Warning: this article may contain humor, sarcasm, parody, and perhaps even irony. Read at your own risk.
Virtualizing a Supercomputer is never the correct solution. supercomputers have in their nature a system of managing lesser processes. that system could be extended rather than adding another virtual management system to run parallel to the existing management system burdened with maintaining it as another running process.
The way virtualization works is it is a virtual layer spread across many nodes to avoid any down time when you get
one node that fails, the rest pick up the slack, and without having to stop the running systems. This is using linux architecture to
cluster many computers on the bottom layer, so as to have the look of one mega computer, when it actually is 100 computers or more...etc...
Then we get into supercomputing, which again uses clusters and usually uses linux, to be able to make all the computers act as if it was one big computer, giving the advantage of multi-processors to be able to calculate much faster common operations, etc....
Now combining the 2, we could ....what is the advantage again, of putting a cluster on top of a cluster, I need to understand, because I don't see it, either one of these are used to make a supercomputer per se, but one is virtual, the other is physical....
either case, the advantage is the same from both, but merging the 2, would have too much of a slow down if you ask me, with all the
backend needing to monitor the other backend to load balance , raid, etc.... it just seems like it is a test to see if you can do it, but would you get any real advantage out of it, I am not so sure....someone with knowledge of vms, and supercomputers , please enlighten me.
We're not trying to hide anything, and so I will admit to being surprised by this (anonymous) accusation. To address the anonymous coward's concerns, however:
1. Actual users of supercomputers care most about application run time because applications are what scientists run, not micro-benchmarks. As a result, our paper and research more generally focuses on the runtime penalty to real applications (e.g. Sandia's CTH code) as opposed to focusing on optimizing micro-benchmarks that aren't what real users of these systems care about.

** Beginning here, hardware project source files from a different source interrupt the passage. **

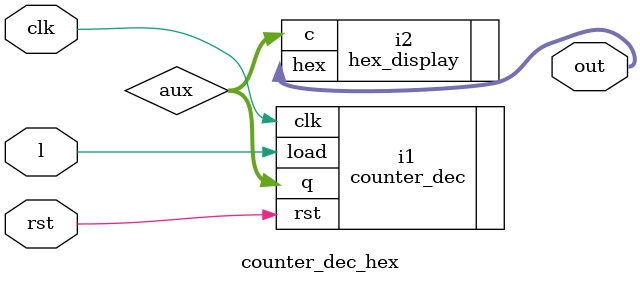
<source format=v>
`timescale 1ns / 1ps
module counter_dec_hex(
    input clk, rst,l,
	 output  [6:0] out 
	 );
	 wire  [3:0] aux;
    counter_dec i1(
	 .load(l),
	 .clk(clk),
	 .rst(rst),
	 .q(aux));
	 hex_display i2(.c(aux),.hex(out));

endmodule

</source>
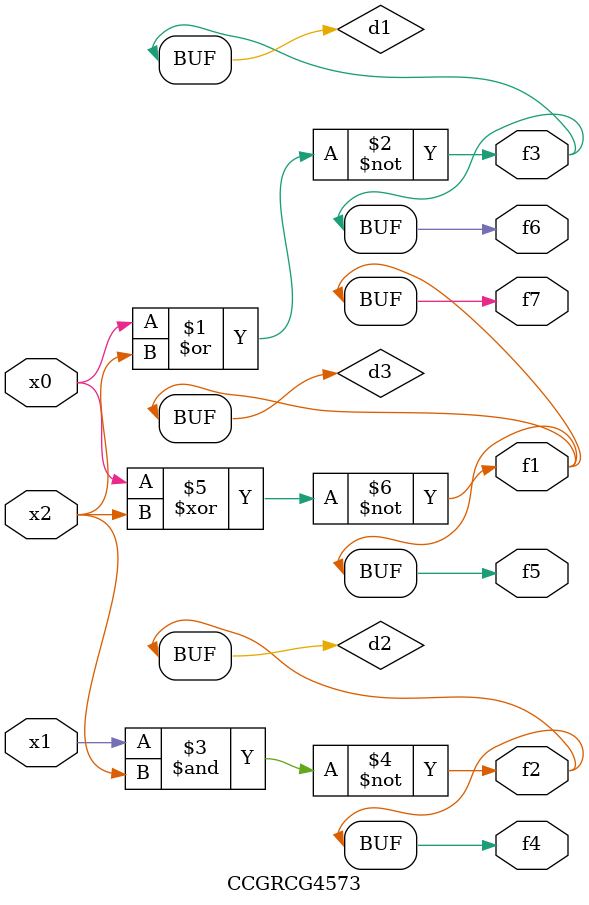
<source format=v>
module CCGRCG4573(
	input x0, x1, x2,
	output f1, f2, f3, f4, f5, f6, f7
);

	wire d1, d2, d3;

	nor (d1, x0, x2);
	nand (d2, x1, x2);
	xnor (d3, x0, x2);
	assign f1 = d3;
	assign f2 = d2;
	assign f3 = d1;
	assign f4 = d2;
	assign f5 = d3;
	assign f6 = d1;
	assign f7 = d3;
endmodule

</source>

2. Micro-benchmarks do provide useful information about the exact costs of various low-level operations, however, to the extent that they can show you what is causing the application slowdowns you do see. They also can potentially help understand how proposed changes might impact applications other than the ones we were able to run in our limited access to the production Red Storm system. Because of this, the paper the anonymous coward above refers to explicitly measures and presents micro-benchmark latency and bandwidth overheads. Specifically, it cites the latency cost on both Red Storm's SeaStar NIC (5 or 11 microseconds, depending on how you virtualize paging) and QDR Infiniband (0.01 microseconds). It also presents a bandwidth curve to fully characterize virtualization's cost over the full range of potential message sizes on SeaStar. (IB is less expensive to virtualize than SeaStar, because IB doesn't have interrupts that Palacios must virtualize on the messaging fast path where as SeaStar does, at least when running Cray's production firmware).
We're very up front about the costs of virtualization because we are well aware that there is no such thing as a free lunch. Virtualization provides a number of potential advantages in supercomputing systems, for example in terms of dealing with node failures, providing a small open-source platform for OS research and innovation on supercomputing systems, handling applications with different OS feature and performance requirements, and a variety of other things. However, it does come with a cost to applications and application scientists that has to be weighed against its potential benefits.
Palacios can run on real x86 hardware or on QEMU. In fact, most of our development is done on QEMU, which is open source. The VMWare image was something we did on the original 1.0 release just to help people get started running it and haven't done since, but VMware has *never* been required for development.